PROVIDED TEXT Start Marker
Mr. MIKE LUCKOVICH (Editorial Cartoonist, The Atlanta Journal-Constitution): Good morning.

Mr. MIKE PETERS (Editorial Cartoonist, The Dayton Daily News): Good morning. This is Mike Peters from The News.

Mr. LUCKOVICH: And I'm Mike Luckovich from The Atlanta Journal-Constitution.

MONTAGNE: There's one thing both Democrats and Republicans have been in complete agreement on throughout this campaign, one thing: change. And Mike Peters, starting with you, you've got one cartoon that I guess pretty much sums it up.

Mr. PETERS: I've got McCain saying, "I said change 10 times today." And then I have Obama saying, "I said change 20 times today." And then I had a poor guy who's got a cup in his hand, and he's unemployed, and he said, "I said change 300 times a day."

MONTAGNE: Yeah. And he's got a sign on him saying "Unemployed."

Mr. PETERS: Unfortunately, you know, we are in this bizarre campaign, and then you have a Wall Street crash at the same time. It's made it fabulous for us because we do well when things are horrible.

MONTAGNE: You approach this whole question of the financial crisis, Mike Luckovich, a little differently in one of your cartoons. A picture of a religious fanatic - you know, long hair, long beard - with the big sign.
PROVIDED TEXT End Marker
INFORMATION PROVIDED Start Marker
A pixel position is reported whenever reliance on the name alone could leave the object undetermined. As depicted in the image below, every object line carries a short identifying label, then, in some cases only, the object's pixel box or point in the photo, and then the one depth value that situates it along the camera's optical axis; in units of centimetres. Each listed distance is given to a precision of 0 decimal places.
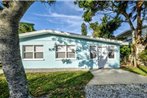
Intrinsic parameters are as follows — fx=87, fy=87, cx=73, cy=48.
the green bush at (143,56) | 889
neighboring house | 1262
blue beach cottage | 801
INFORMATION PROVIDED End Marker
→ WHAT TO DO:
1. In the cartoonist interview, why does Mike Peters say the campaign combined with the Wall Street crash has been "fabulous" for cartoonists?
2. According to the cartoonist interview, which newspaper is Mike Luckovich an editorial cartoonist for?
3. Go on with the cartoonist interview from its last line.

→ RESPONSES BY TASK:
1. The campaign has been bizarre, and a Wall Street crash is happening at the same time. Peters says this is good for cartoonists because they do well when things are horrible.

2. The Atlanta Journal-Constitution.

3.
Mr. LUCKOVICH: Yeah. It's a white-bearded guy holding a sign that says "The End is Near." And a gentleman is looking at him, and he's holding a newspaper that says "Wall Street Tanks Again." And he's looking at the old guy and the sign, and he's saying "Optimist."

MONTAGNE: Mike Peters, you actually use the financial crisis as a way of also commenting on the vice presidential pick of John McCain. The cartoon starts out about his suspending his campaign.

Mr. PETERS: So I've got him standing there, the first panel, and he says, "I was very involved in the bailout negotiations." And then you see him sitting at a dinner table, and he said, "I could see the Capitol dome from my seat at Denny's."

MONTAGNE: But of course, you would have to know the punch line would not be as funny if you weren't playing off Sarah Palin's comments about being able to see Russia from some parts of Alaska.

Mr. PETERS: You know, it's too bad for McCain. Every day there's something new. I mean, like the wardrobe, the $150,000 wardrobe. I did a cartoon where Sarah Palin is holding a shotgun, and she shot McCain in the face. And McCain is saying, "I told you she's vice presidential." And you know, taking off on the Cheney shooting from a while back.

MONTAGNE: The campaign, of course, is tough. But Mike Luckovich, you did show Obama with a particularly difficult cross to bear.

Mr. LUCKOVICH: Right. Right. I drew Reverend Wright spouting off. And I drew him as a cross that Obama has to bear. So Obama's walking with this Reverend Wright cross on his back. Yeah, if he becomes president, that's the scary part for a cartoonist because Obama is so comfortable in his own skin. Now, compare this guy who just kind of - he just glides. That's just his personality. If he becomes the president, that's the scary part for a cartoonist because he can actually string sentences together in a coherent way unlike the present occupant of the White House. And so we're all kind of dreading that. I mean, you know, this is cartoonists talking now. He's just going to be very difficult to mock.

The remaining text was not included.